_Given task a_: Could you rewrite the records from their first line through the line with "v(26.76, 24.86) *", replacing "skLineSegment" with "skLine", changing nothing else, and leaving out the pictures?

That's exactly my question was, whether Spark can do parallel read, not data-frame driven parallel query or processing, because our ML query is very simple, but the data ingestion part seams to be the bottleneck.  Can someone confirm that Spark just can't do parallel read?  If not, what would be the alternative?  Creating our own customized scheduler or listener?

Thanks!

On 10/16/20 4:25 PM, Lalwani, Jayesh wrote:

One you are talking about ML, you aren’t talking about “simple” transformations. Spark is a good platform to do ML on. You can easily configure Spark to read your data in one node, and then run ML transformations in parallel

*From: *Artemis User <arte...@dtechspace.com>
*Date: *Friday, October 16, 2020 at 3:52 PM
*To: *"user@spark.apache.org" <user@spark.apache.org>
*Subject: *RE: [EXTERNAL] How to Scale Streaming Application to Multiple Workers

*CAUTION*: This email originated from outside of the organization. Do not click links or open attachments unless you can confirm the sender and know the content is safe.

_Material_:
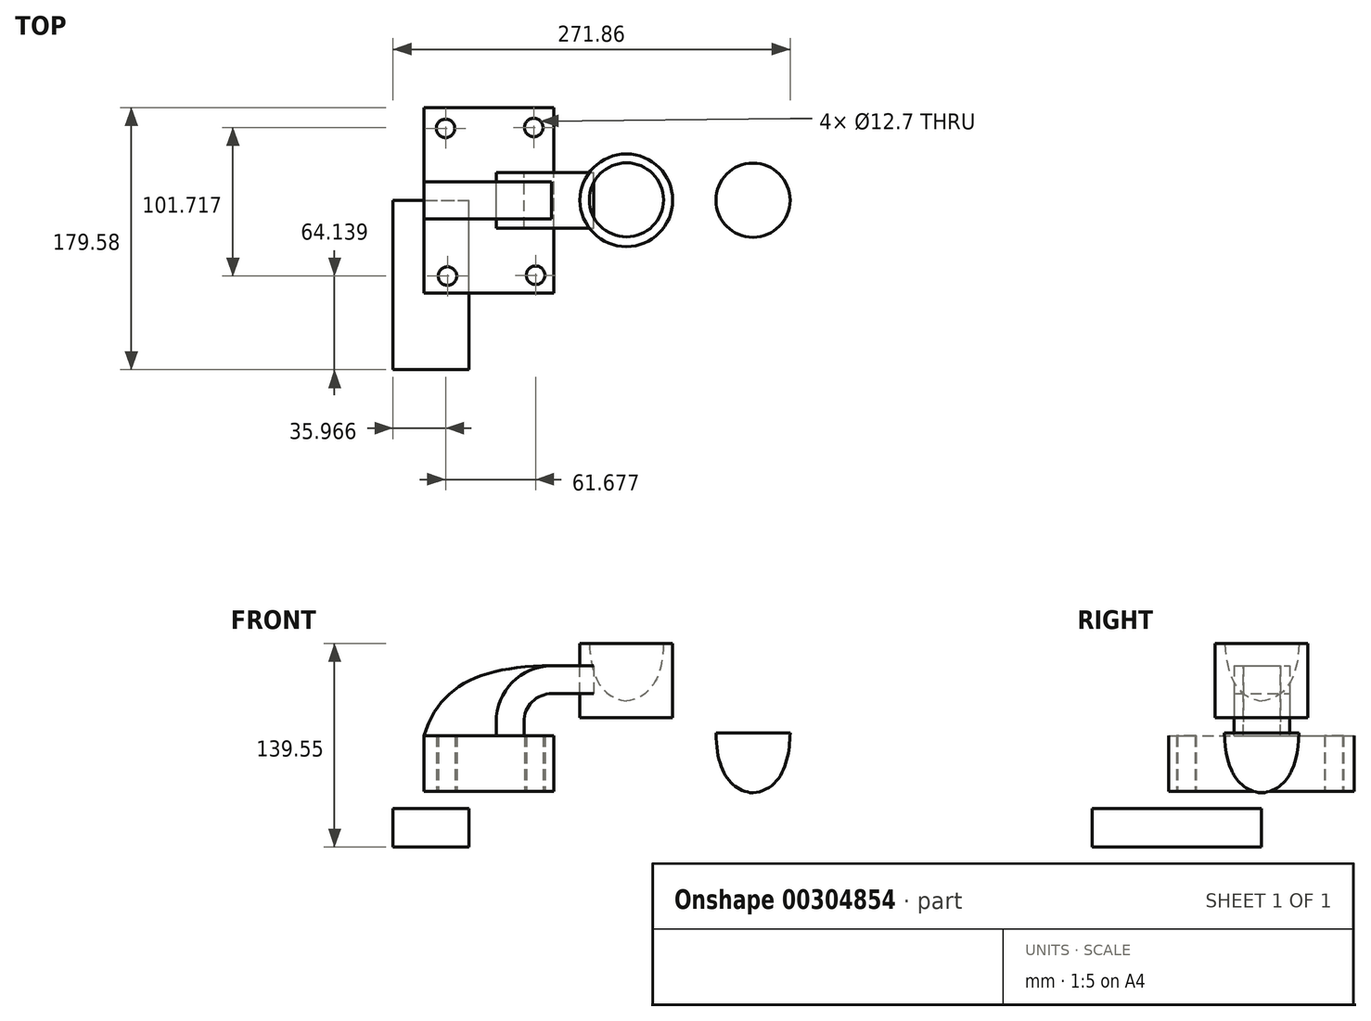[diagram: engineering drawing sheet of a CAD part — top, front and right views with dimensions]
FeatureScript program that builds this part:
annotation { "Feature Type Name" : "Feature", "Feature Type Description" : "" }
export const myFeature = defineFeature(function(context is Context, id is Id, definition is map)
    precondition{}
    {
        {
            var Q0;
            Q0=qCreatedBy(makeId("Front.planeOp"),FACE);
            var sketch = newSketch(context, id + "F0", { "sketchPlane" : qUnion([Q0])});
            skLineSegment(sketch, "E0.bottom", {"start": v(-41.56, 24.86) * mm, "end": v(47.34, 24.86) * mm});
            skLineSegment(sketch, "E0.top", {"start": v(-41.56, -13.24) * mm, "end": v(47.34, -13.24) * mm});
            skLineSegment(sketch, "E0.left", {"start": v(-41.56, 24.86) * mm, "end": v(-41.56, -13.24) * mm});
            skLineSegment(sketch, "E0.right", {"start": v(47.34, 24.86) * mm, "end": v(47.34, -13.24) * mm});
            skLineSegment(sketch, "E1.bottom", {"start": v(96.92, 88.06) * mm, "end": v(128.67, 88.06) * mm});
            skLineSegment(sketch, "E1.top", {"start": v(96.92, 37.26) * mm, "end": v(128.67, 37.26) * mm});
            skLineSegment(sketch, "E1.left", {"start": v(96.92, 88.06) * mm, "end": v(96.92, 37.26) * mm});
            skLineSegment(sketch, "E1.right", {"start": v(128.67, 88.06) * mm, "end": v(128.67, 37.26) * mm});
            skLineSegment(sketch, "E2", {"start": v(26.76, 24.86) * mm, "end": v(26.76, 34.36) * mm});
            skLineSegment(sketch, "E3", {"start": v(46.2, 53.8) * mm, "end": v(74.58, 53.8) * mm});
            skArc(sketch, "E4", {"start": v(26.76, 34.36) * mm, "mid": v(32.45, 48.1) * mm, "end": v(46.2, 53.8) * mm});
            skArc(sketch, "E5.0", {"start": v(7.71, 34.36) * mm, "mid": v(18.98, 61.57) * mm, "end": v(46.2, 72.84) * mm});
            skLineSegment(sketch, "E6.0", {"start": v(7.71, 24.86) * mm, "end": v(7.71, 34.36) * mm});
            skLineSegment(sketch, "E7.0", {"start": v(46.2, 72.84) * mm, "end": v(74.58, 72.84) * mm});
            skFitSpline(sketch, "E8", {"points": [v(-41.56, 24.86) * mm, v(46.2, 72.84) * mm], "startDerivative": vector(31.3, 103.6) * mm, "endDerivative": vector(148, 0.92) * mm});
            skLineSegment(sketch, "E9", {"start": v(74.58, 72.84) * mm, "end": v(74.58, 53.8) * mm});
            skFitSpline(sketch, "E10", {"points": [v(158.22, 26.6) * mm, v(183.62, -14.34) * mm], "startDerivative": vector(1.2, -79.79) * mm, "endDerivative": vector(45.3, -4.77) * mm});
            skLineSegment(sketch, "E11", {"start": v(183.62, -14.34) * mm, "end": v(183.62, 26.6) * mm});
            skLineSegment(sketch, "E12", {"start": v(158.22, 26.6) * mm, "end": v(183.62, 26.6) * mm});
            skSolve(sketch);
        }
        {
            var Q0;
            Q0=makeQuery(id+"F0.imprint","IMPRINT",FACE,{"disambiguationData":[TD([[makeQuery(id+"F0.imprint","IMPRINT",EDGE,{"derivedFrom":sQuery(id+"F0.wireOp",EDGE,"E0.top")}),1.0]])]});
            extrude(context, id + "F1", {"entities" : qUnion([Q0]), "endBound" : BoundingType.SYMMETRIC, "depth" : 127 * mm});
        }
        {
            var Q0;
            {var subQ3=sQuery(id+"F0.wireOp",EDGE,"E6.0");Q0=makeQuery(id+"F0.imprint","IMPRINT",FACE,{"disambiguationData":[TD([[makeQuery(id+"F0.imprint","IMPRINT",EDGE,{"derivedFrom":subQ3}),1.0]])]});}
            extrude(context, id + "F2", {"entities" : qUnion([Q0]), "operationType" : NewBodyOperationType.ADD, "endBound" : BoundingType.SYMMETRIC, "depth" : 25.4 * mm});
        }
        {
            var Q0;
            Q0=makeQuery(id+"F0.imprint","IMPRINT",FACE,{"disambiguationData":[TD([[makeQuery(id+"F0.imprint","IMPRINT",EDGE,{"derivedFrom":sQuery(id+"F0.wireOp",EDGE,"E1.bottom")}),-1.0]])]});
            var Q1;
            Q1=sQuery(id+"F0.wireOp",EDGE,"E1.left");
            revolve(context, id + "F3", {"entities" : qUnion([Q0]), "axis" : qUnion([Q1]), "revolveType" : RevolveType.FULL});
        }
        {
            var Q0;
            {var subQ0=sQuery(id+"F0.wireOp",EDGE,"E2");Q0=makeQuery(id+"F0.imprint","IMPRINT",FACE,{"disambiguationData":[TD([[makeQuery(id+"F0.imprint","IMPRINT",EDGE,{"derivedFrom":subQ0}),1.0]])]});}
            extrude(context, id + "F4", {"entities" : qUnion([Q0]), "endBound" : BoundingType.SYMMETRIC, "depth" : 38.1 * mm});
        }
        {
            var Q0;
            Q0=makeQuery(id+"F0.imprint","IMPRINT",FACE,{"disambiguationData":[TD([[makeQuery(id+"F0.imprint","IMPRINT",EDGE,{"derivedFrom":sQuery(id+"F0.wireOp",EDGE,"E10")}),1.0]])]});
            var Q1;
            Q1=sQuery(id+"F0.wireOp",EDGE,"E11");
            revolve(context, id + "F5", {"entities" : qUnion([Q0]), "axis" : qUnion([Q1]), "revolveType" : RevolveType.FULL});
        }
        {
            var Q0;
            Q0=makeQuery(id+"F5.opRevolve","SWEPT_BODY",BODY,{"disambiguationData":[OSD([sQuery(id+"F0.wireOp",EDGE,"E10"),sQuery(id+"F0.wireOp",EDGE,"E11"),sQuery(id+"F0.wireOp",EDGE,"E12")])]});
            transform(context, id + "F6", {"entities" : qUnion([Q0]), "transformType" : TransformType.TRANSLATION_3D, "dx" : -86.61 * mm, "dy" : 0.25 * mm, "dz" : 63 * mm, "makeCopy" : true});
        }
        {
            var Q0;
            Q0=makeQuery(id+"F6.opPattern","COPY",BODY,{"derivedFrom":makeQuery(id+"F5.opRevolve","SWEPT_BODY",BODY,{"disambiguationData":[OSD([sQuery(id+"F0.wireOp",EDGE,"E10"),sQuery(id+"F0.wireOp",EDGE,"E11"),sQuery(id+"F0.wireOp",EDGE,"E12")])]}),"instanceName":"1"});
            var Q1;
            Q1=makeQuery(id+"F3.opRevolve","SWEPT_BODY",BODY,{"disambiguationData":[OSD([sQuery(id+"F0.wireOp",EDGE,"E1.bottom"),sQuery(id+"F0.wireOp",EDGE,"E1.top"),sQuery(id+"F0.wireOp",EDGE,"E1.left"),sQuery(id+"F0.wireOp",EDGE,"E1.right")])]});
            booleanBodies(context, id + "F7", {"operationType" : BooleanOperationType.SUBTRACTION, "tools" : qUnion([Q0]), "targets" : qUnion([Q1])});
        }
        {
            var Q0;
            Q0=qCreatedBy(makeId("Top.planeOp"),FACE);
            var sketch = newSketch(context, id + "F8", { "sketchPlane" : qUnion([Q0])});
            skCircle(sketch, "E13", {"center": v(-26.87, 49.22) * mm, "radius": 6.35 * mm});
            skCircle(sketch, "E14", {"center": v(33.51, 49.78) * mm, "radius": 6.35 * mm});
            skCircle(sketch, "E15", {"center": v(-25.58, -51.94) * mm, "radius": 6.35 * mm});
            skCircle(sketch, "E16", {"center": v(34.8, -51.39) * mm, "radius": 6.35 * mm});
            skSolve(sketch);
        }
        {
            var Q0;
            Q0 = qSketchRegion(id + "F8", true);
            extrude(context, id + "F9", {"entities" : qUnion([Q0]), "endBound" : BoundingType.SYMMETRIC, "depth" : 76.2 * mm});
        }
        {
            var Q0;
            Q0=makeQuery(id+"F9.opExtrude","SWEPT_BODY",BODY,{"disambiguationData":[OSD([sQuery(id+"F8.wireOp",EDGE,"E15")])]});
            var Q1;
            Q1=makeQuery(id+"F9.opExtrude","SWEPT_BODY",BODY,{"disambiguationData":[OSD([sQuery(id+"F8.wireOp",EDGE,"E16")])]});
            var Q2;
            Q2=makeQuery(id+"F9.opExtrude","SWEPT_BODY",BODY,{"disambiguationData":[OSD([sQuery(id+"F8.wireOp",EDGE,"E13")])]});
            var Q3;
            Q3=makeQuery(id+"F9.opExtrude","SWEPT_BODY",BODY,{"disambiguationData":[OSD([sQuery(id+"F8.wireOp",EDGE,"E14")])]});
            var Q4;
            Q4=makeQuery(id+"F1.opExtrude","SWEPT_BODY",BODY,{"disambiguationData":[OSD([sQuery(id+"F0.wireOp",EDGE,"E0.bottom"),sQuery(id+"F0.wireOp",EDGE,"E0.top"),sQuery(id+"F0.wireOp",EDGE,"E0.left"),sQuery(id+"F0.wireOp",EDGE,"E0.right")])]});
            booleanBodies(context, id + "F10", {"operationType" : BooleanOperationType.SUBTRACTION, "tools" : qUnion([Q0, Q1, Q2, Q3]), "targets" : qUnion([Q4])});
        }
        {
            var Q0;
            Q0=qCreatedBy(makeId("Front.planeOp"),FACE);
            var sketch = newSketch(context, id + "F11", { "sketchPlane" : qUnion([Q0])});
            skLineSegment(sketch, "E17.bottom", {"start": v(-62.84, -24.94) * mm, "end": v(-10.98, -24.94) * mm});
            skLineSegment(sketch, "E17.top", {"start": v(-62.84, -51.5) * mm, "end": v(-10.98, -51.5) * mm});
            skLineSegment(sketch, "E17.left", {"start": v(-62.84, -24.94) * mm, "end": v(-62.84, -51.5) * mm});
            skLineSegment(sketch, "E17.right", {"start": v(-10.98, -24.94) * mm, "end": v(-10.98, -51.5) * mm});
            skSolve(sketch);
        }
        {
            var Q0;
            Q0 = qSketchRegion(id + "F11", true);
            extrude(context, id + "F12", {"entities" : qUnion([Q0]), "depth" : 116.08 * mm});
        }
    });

_Given task b_: In the Spark mailing list thread, which part of the work does the person asking about parallel reads say seems to be the bottleneck?

_Exercise output a_:
[diagram: engineering drawing sheet of a CAD part — top, front and right views with dimensions]
FeatureScript program that builds this part:
annotation { "Feature Type Name" : "Feature", "Feature Type Description" : "" }
export const myFeature = defineFeature(function(context is Context, id is Id, definition is map)
    precondition{}
    {
        {
            var Q0;
            Q0=qCreatedBy(makeId("Front.planeOp"),FACE);
            var sketch = newSketch(context, id + "F0", { "sketchPlane" : qUnion([Q0])});
            skLine(sketch, "E0.bottom", {"start": v(-41.56, 24.86) * mm, "end": v(47.34, 24.86) * mm});
            skLine(sketch, "E0.top", {"start": v(-41.56, -13.24) * mm, "end": v(47.34, -13.24) * mm});
            skLine(sketch, "E0.left", {"start": v(-41.56, 24.86) * mm, "end": v(-41.56, -13.24) * mm});
            skLine(sketch, "E0.right", {"start": v(47.34, 24.86) * mm, "end": v(47.34, -13.24) * mm});
            skLine(sketch, "E1.bottom", {"start": v(96.92, 88.06) * mm, "end": v(128.67, 88.06) * mm});
            skLine(sketch, "E1.top", {"start": v(96.92, 37.26) * mm, "end": v(128.67, 37.26) * mm});
            skLine(sketch, "E1.left", {"start": v(96.92, 88.06) * mm, "end": v(96.92, 37.26) * mm});
            skLine(sketch, "E1.right", {"start": v(128.67, 88.06) * mm, "end": v(128.67, 37.26) * mm});
            skLine(sketch, "E2", {"start": v(26.76, 24.86) * mm, "end": v(26.76, 34.36) * mm});

_Exercise output b_: The data ingestion part.